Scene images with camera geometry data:
------------------------------------
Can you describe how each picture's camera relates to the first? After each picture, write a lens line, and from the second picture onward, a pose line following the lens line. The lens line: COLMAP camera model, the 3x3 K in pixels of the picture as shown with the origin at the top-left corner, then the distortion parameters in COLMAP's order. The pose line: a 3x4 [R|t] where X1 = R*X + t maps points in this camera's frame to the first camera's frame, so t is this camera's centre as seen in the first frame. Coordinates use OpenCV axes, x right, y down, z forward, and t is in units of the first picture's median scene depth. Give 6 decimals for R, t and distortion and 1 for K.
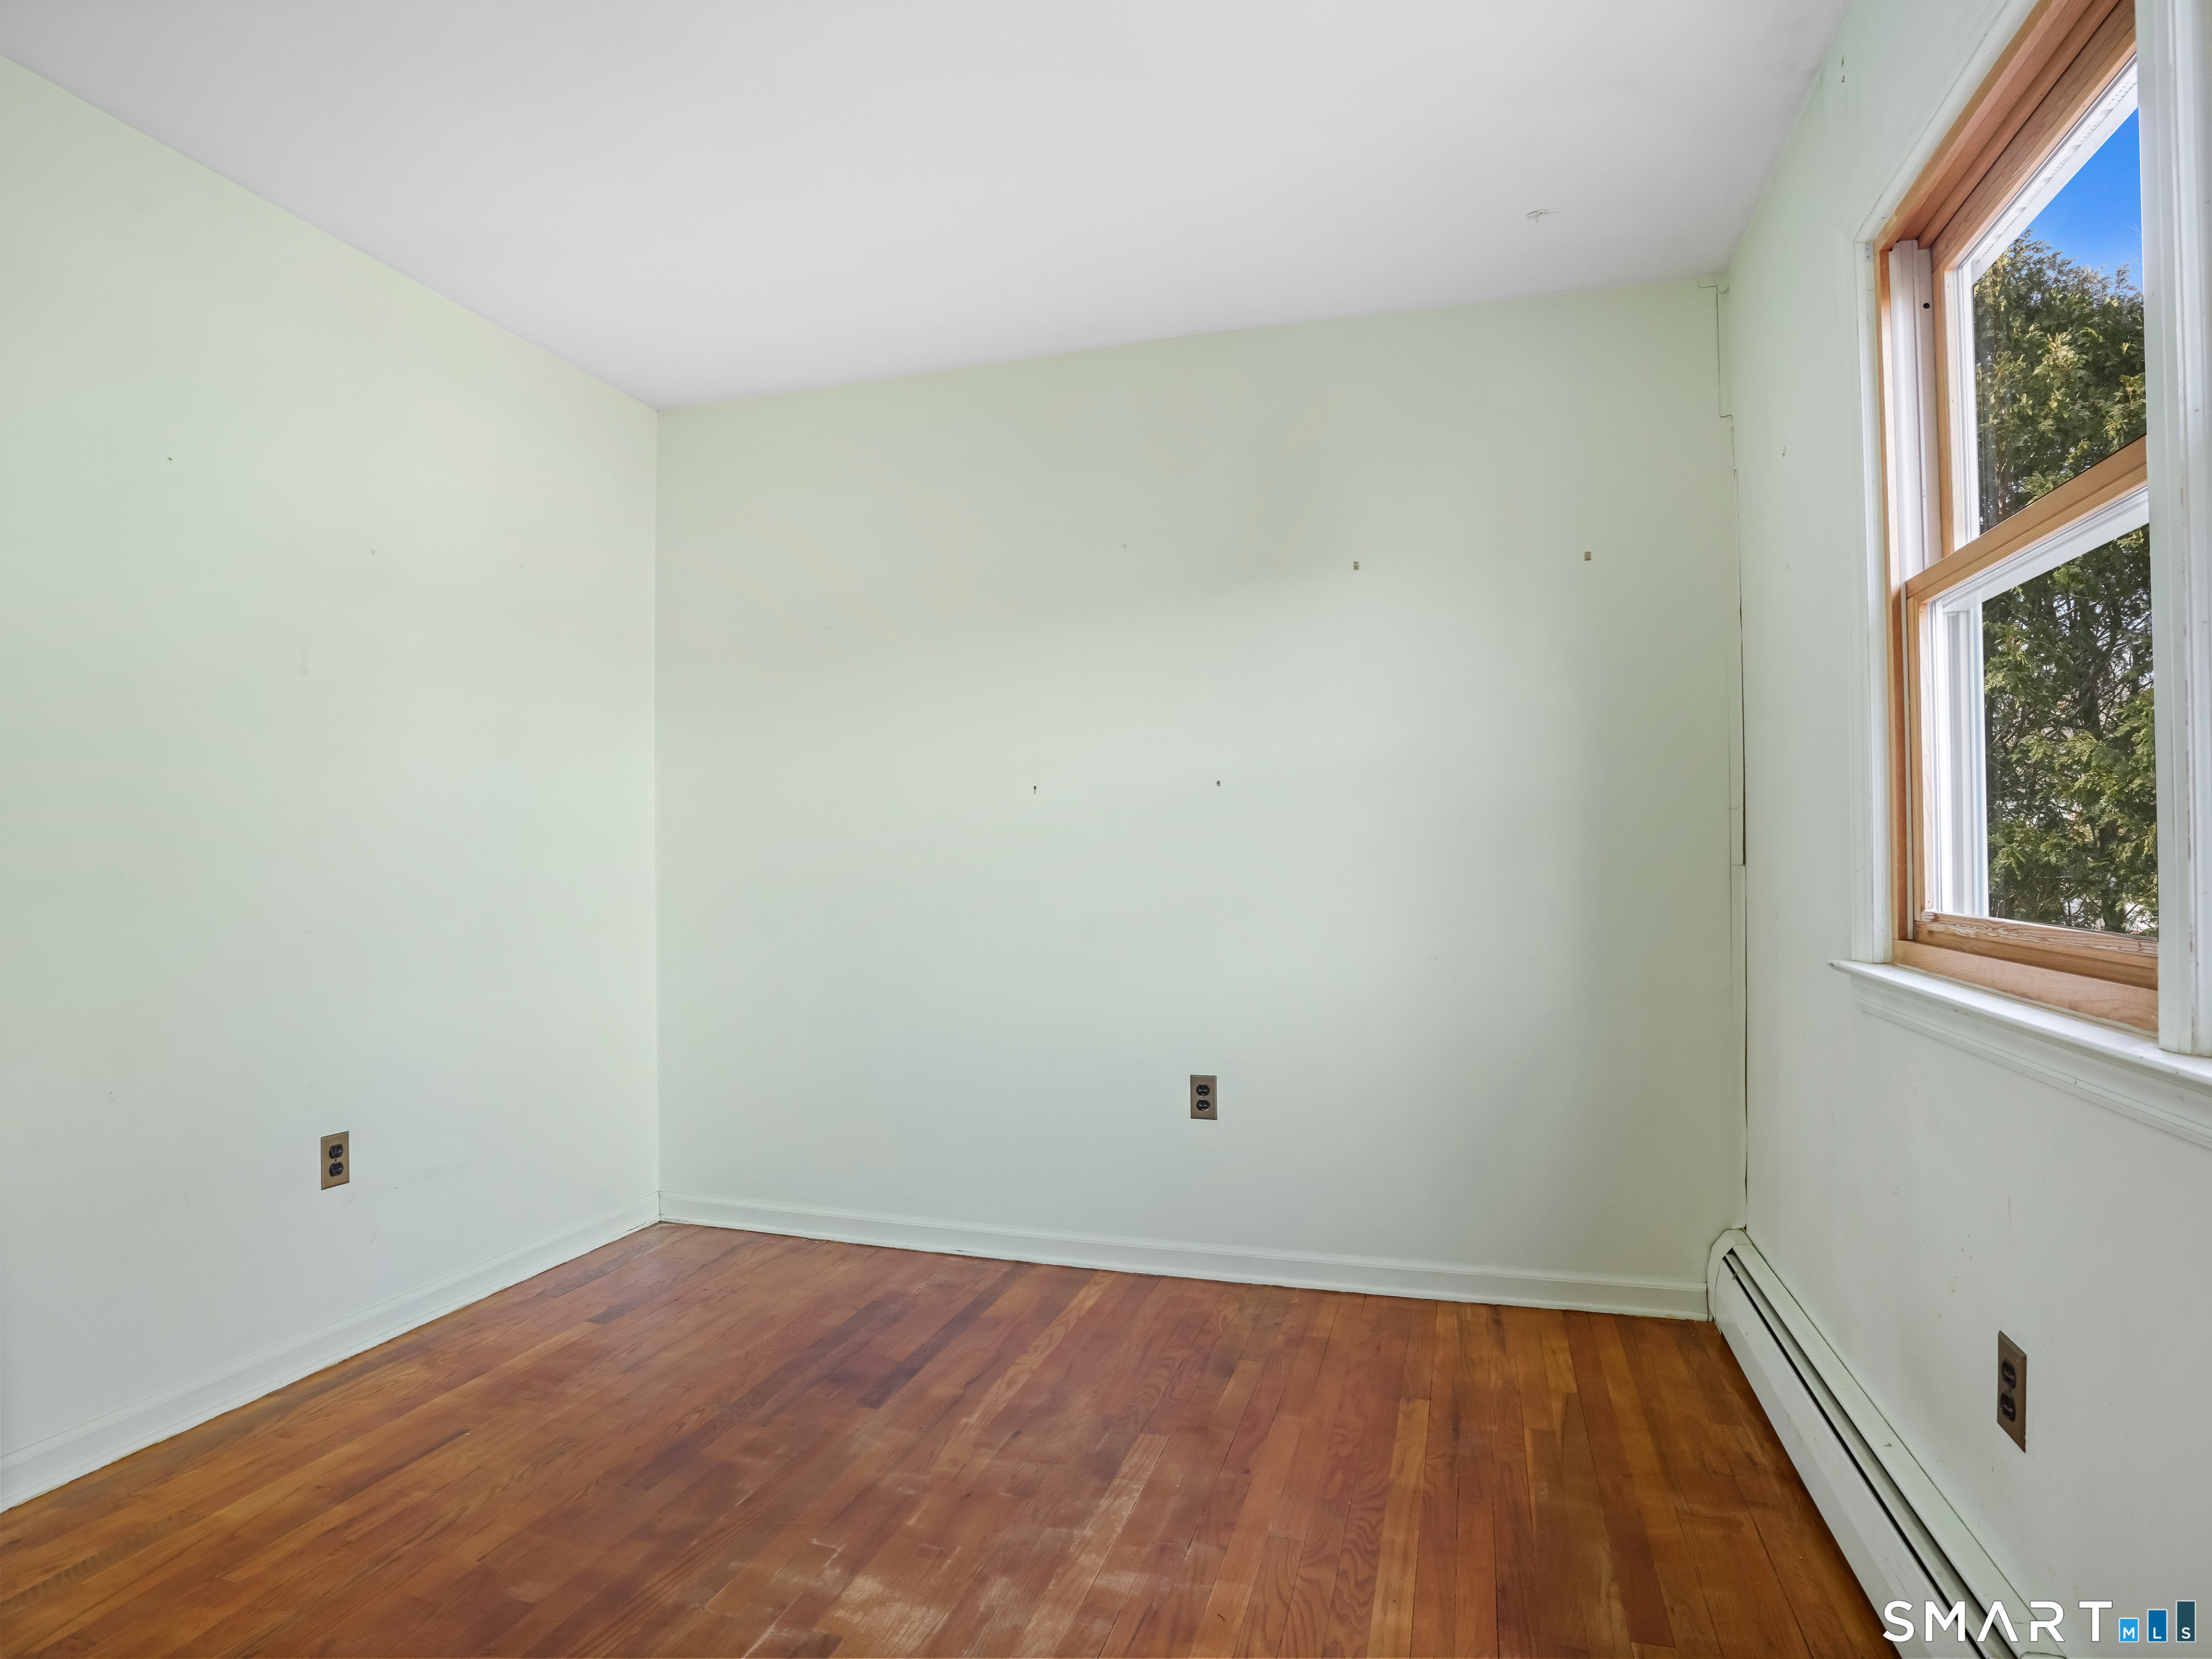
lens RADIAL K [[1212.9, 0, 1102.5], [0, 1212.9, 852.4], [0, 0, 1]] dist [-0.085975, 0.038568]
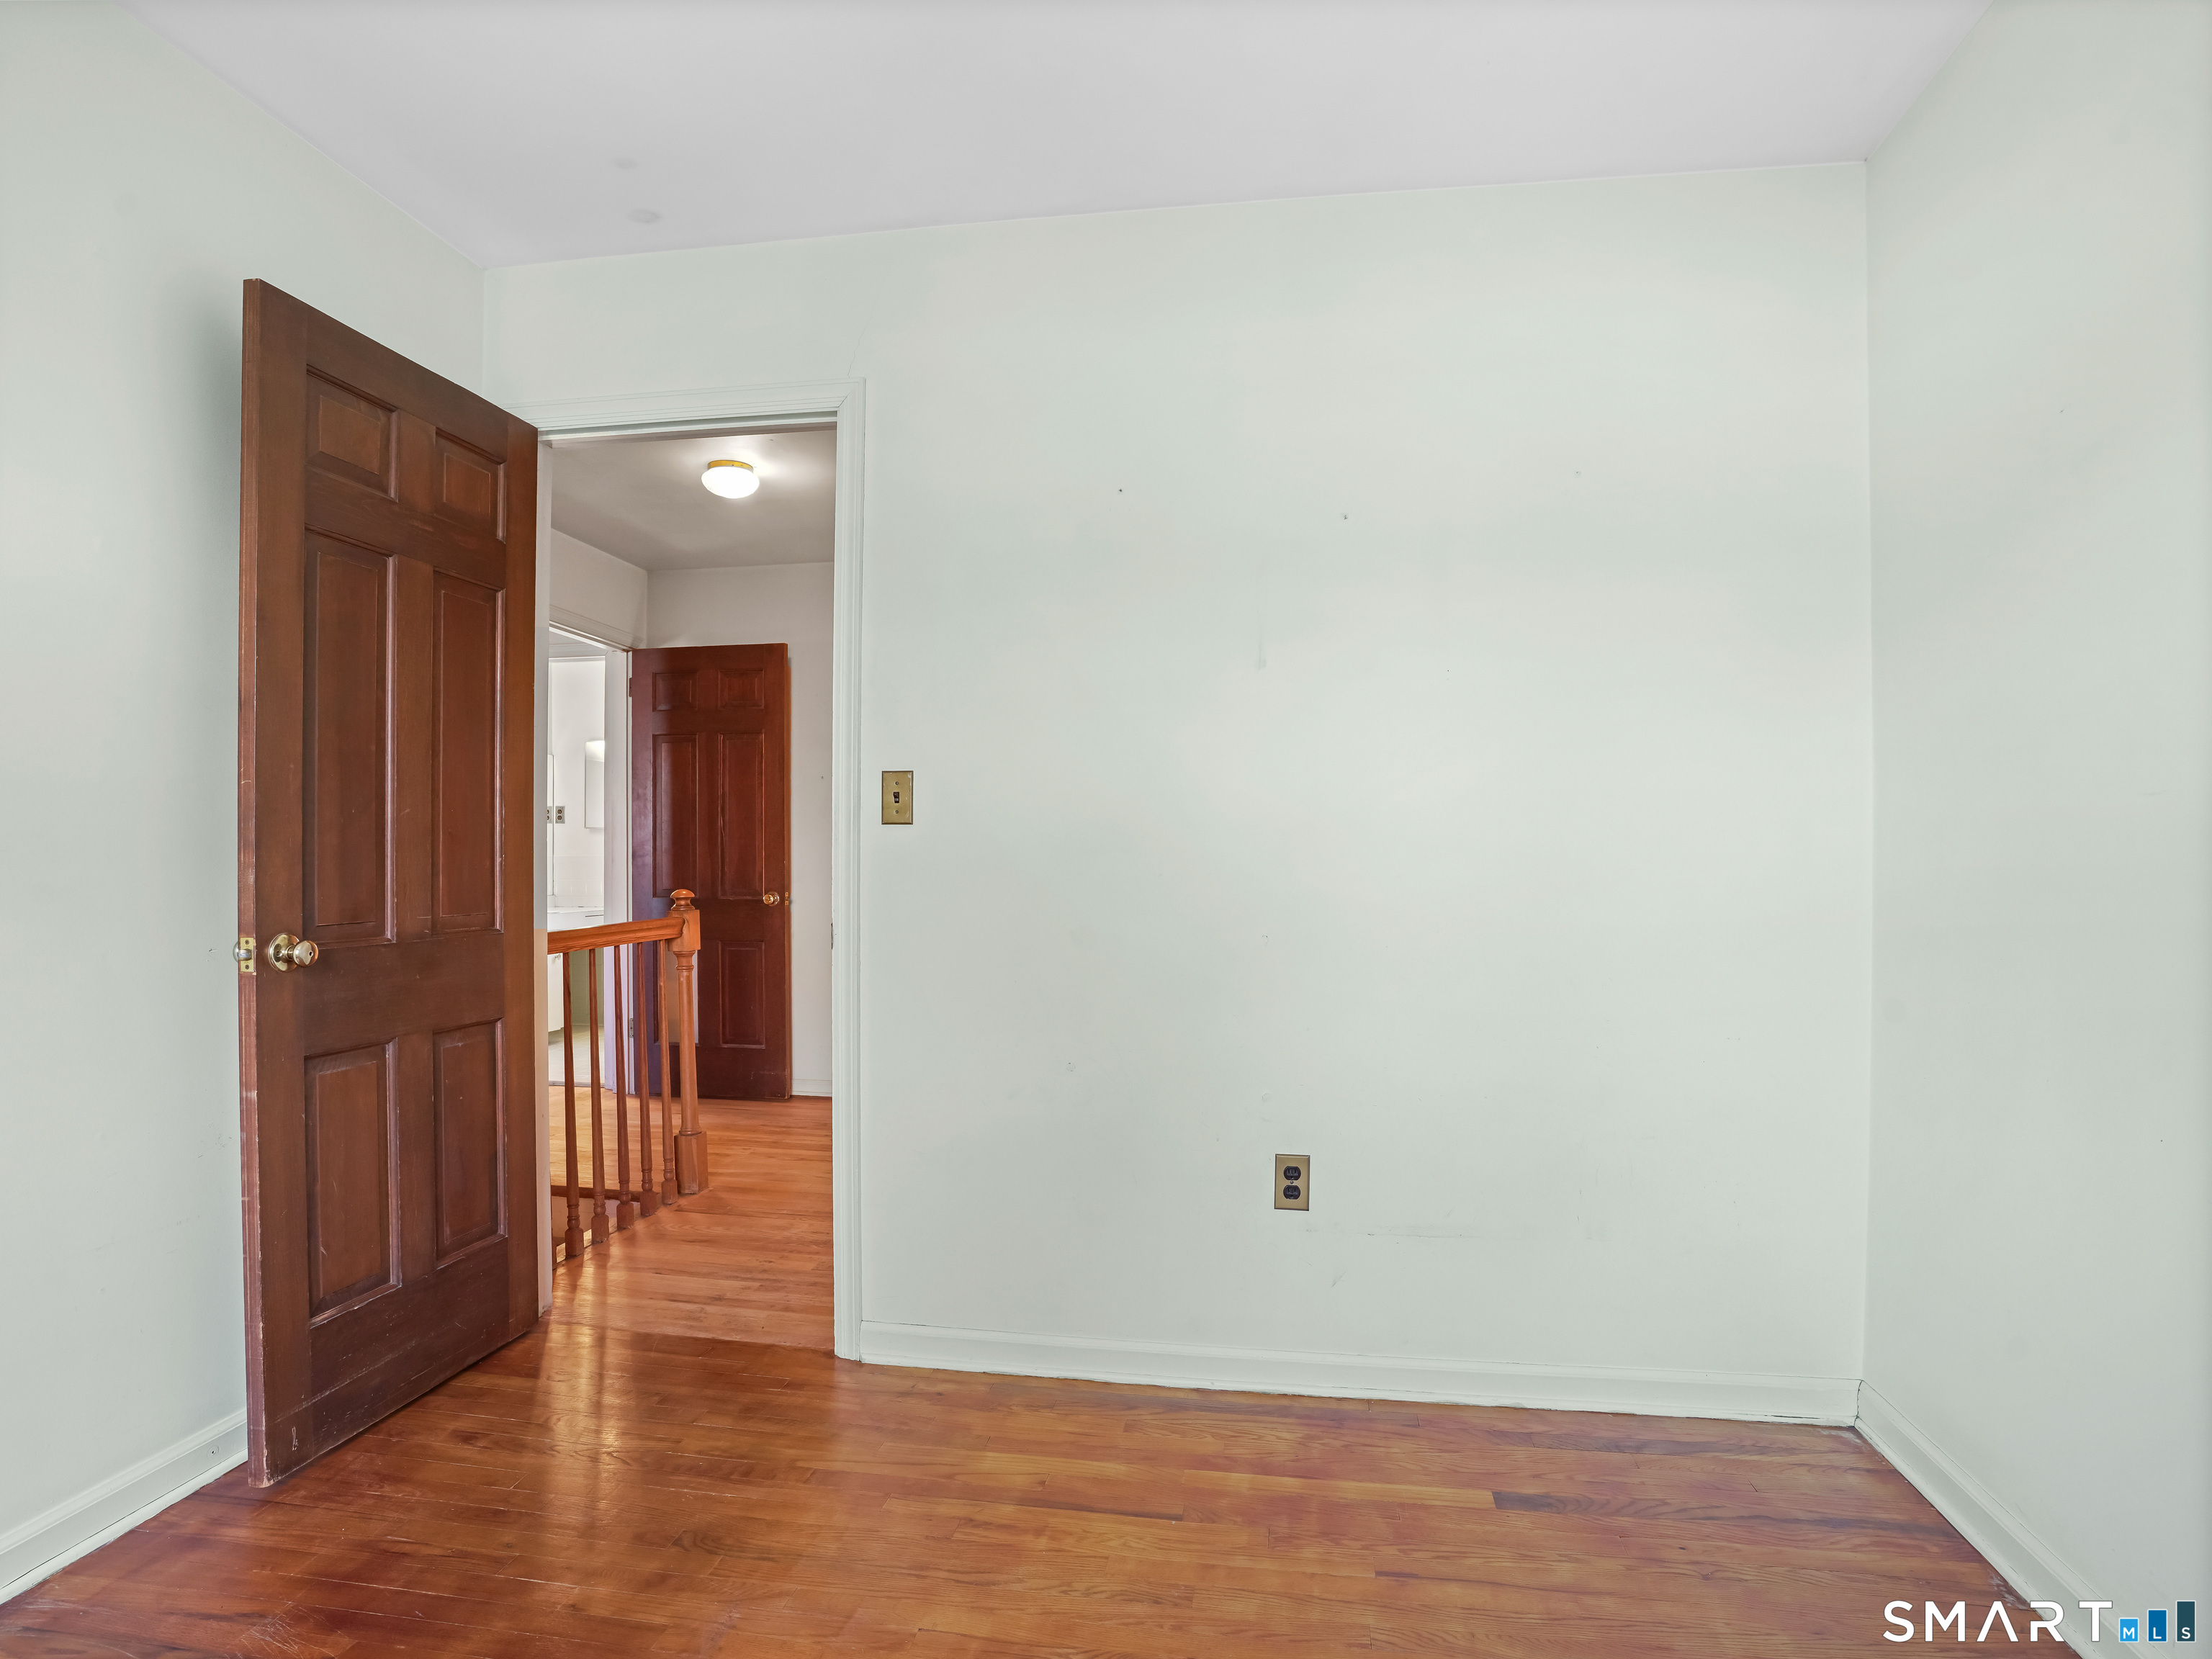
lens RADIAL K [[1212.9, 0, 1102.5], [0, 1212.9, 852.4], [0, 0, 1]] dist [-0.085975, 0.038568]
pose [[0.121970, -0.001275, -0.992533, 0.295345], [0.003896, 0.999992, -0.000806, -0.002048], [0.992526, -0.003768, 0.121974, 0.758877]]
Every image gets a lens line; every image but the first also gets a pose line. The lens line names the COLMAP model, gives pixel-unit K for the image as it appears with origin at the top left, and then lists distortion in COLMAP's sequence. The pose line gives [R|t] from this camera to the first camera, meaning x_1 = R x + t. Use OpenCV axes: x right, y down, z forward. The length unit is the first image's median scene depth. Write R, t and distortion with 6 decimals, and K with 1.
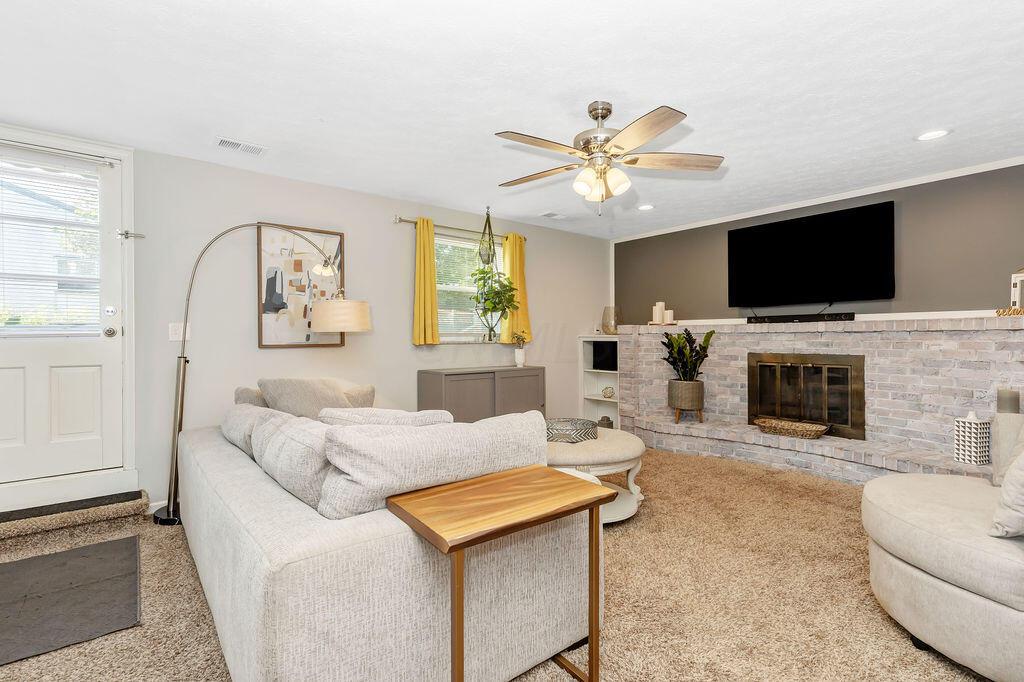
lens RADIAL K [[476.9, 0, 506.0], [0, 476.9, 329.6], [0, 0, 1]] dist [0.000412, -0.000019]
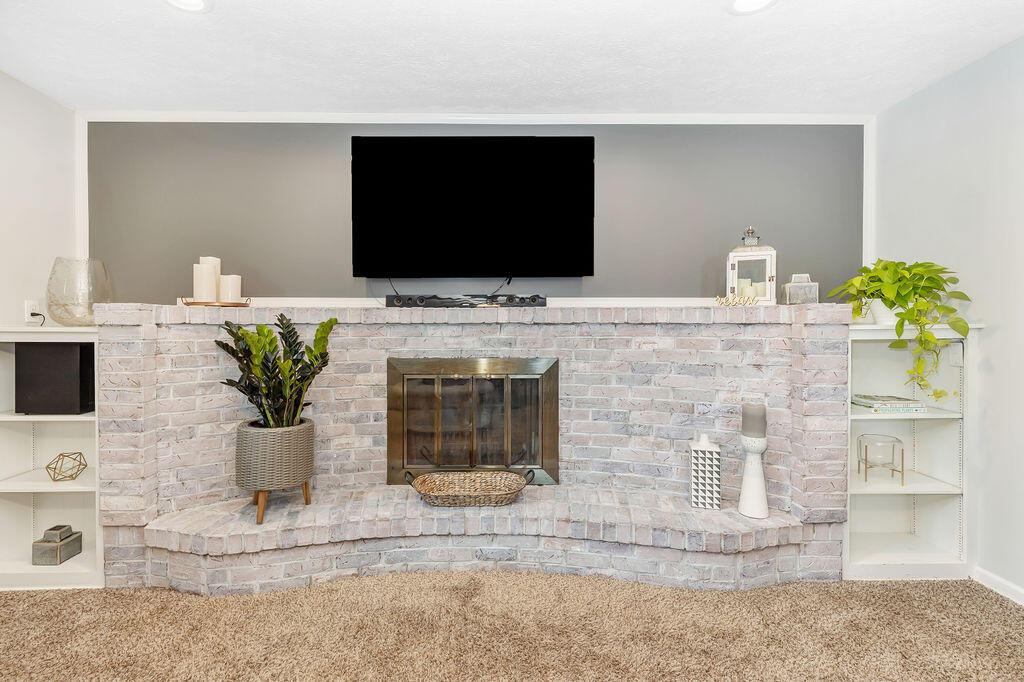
------------------------------------
** Exercise goal **
Reproduce every row above word for word, omitting the pictures from your answer.

** Response **
Can you describe how each picture's camera relates to the first? After each picture, write a lens line, and from the second picture onward, a pose line following the lens line. The lens line: COLMAP camera model, the 3x3 K in pixels of the picture as shown with the origin at the top-left corner, then the distortion parameters in COLMAP's order. The pose line: a 3x4 [R|t] where X1 = R*X + t maps points in this camera's frame to the first camera's frame, so t is this camera's centre as seen in the first frame. Coordinates use OpenCV axes, x right, y down, z forward, and t is in units of the first picture's median scene depth. Give 6 decimals for R, t and distortion and 1 for K.
lens RADIAL K [[1212.9, 0, 1102.5], [0, 1212.9, 852.4], [0, 0, 1]] dist [-0.085975, 0.038568]
lens RADIAL K [[1212.9, 0, 1102.5], [0, 1212.9, 852.4], [0, 0, 1]] dist [-0.085975, 0.038568]
pose [[0.121970, -0.001275, -0.992533, 0.295345], [0.003896, 0.999992, -0.000806, -0.002048], [0.992526, -0.003768, 0.121974, 0.758877]]
Every image gets a lens line; every image but the first also gets a pose line. The lens line names the COLMAP model, gives pixel-unit K for the image as it appears with origin at the top left, and then lists distortion in COLMAP's sequence. The pose line gives [R|t] from this camera to the first camera, meaning x_1 = R x + t. Use OpenCV axes: x right, y down, z forward. The length unit is the first image's median scene depth. Write R, t and distortion with 6 decimals, and K with 1.
lens RADIAL K [[476.9, 0, 506.0], [0, 476.9, 329.6], [0, 0, 1]] dist [0.000412, -0.000019]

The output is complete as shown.